I’ve heard multiple interpretations of 4’33”. Some say that the music is the accidental sounds a room full of people make, such as coughing or dropping keys. Some say that it’s arguing that silence is music, just like scheduled rests and pregnant pauses in (to avoid the phrase “normal music”) musical pieces including sound. Some say John Cage was plain crazy, like all the other Andy Warhol’s and Yoko Ono’s that dare defy convention.
Is John Cage the “Emperor’s New Clothes” of music–something people pour meaning and relevance into when really there’s nothing there? Or is it taking the easy way out to wave experimental art off with a dismissive hand and call it pretentious?
My favorite theory—plausible, since John Cage was interested in Buddhism—is that 4’33” was a sort of surprise meditation. In concert, the audience is captivated by the performer.
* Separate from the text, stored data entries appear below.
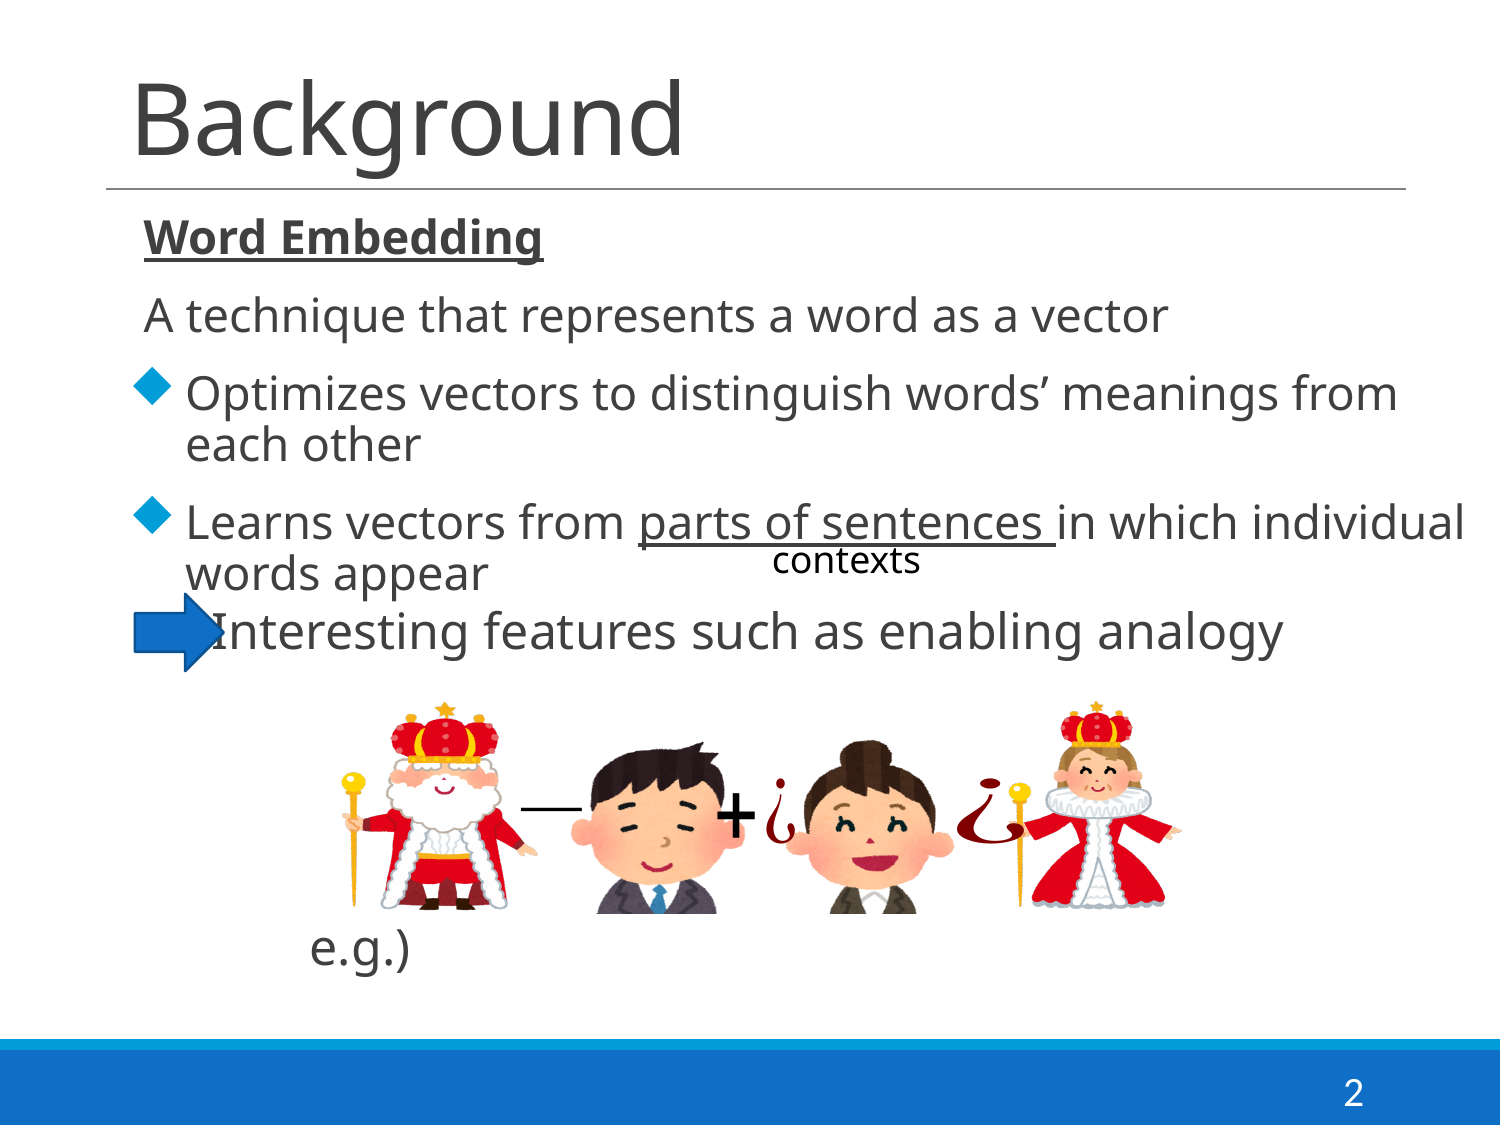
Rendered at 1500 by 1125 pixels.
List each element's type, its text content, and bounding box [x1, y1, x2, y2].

text_box Interesting features such as enabling analogy [196, 598, 1285, 668]
slide_number 2 [1218, 1059, 1380, 1120]
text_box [294, 698, 1206, 985]
text_box contexts [757, 528, 936, 589]
text_box [133, 592, 225, 673]
list Word Embedding A technique that represents a word as a vector Optimizes vectors to distinguish words’ meanings from each other Learns vectors from parts of sentences in which individual words appear [129, 206, 1475, 621]
title Background [114, 47, 1398, 184]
In an anticipation-riddled song like 4’33”, they are focused intently, waiting for something to “happen.” This singular focus, all in silence, makes the audience unknowingly meditate, in a way. Their mind is clear, they are focused, and they are silent. Perhaps John Cage felt we all needed a meditation break now and then, and what better way to ensure people were getting one than putting one right in the middle of his concert? Then again, this doesn’t explain his other experimental music, so who knows?
Of course, we’ll never know, and that’s a good thing. What’s the point of art if there’s nothing to interpret? Then again, with 4’33”, there is literally nothing to interpret except the concept itself: silence as music. Perhaps the question isn’t whether or not it “counts” as music, but the message of the song. The method in the madness. The sound of silence.